The need for mapping herbicide resistance was recognized early. The first Italian herbicide resistant weed populations appeared about 35 years ago when cases of resistance to atrazine were identified in three weeds (Solanum nigrum, Amaranthus spp. and Chenopodium album) infesting maize crops [34]. The distribution of these populations was reported on a hand-drawn map [35]. Then, in 1998 the spreading of resistant biotypes was reported on geographic maps extracted from the encyclopedia Encarta [26]. Thereafter, the number of resistant cases, weeds and cropping systems involved increased rapidly (Fig 1) resulting in the need for a better system to design resistance maps. Therefore, from 2004 onwards, maps were generated using the free software ArcExplorer 2 and the Italian map of municipalities provided by the Italian National Institute of Statistics (ISTAT).

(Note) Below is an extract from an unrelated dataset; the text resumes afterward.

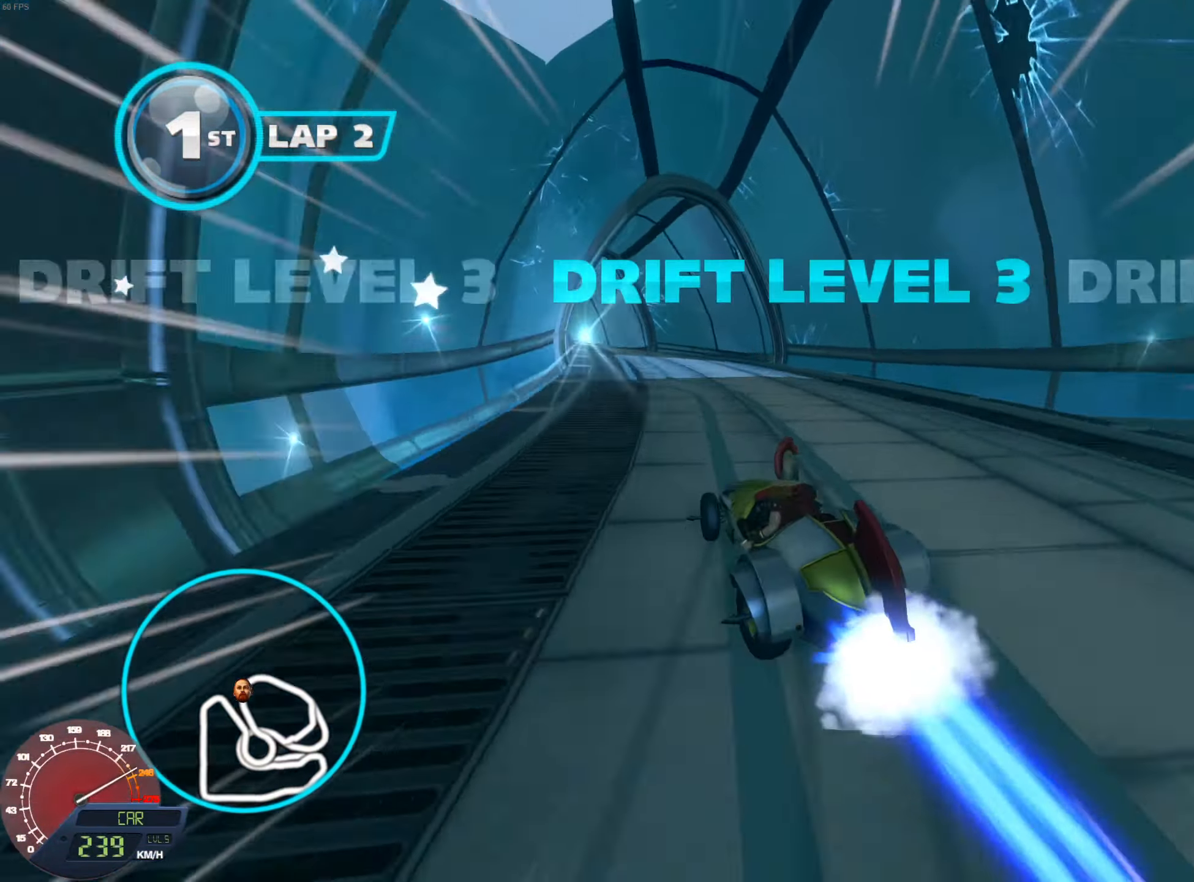
Gameplay with a controller (Nintendo layout); each line is a JSON object with the inputs held at the frame after it. "events" lists button and stick changes between this image and that frame as [ms after this image, input, new state], when the widget could be followed in between. Not read: L3 R3.
{"buttons": ["L1", "R1", "DPAD_DOWN"], "left_stick": "left", "right_stick": "center", "events": [[251, "DPAD_LEFT", "down"], [317, "DPAD_DOWN", "down"], [334, "DPAD_LEFT", "up"], [401, "R1", "down"]]}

The distribution of each resistant biotype was obtained by changing the color of the territory of the municipalities where at least one resistant population had been confirmed.

To date, 31 resistant biotypes have been documented in Italy (including 5 multiple resistant) involving 21 species (6 dicots and 15 monocots). Most cropping systems (wheat, maize, rice, soybean and perennial crops) are involved and it is estimated that more than 200,000 ha are infested by resistant populations [28]. Such complexity soon revealed the limits of the mapping system based on ArcExplorer 2. The data input, done using Excel sheets, was highly error-prone and resistance maps were tricky to obtain, had to be manually uploaded into the website and were difficult to update. Finally, the system appeared obsolete when the need to consider multiple resistance (i.e. weed populations resistant to herbicides with different SoA) became compelling.

A relevant issue for large-scale mapping tools is related to the costs of base maps and software applications that often limit the development and free access to such tools [36]. Nevertheless, the tremendous work, both theoretical and programming, undertaken by the developers of open source tools in the last decade has made GIS and map tools available for the development of powerful and cheap web systems [37].

This paper presents an interactive web-based application for mapping herbicide resistant weeds that is based on open source software (OSS) and maps. The application, named iMAR (interactive MApping of Resistance), makes use of the GIRE database of herbicide resistant populations in Italy and is publicly available on the GIRE website.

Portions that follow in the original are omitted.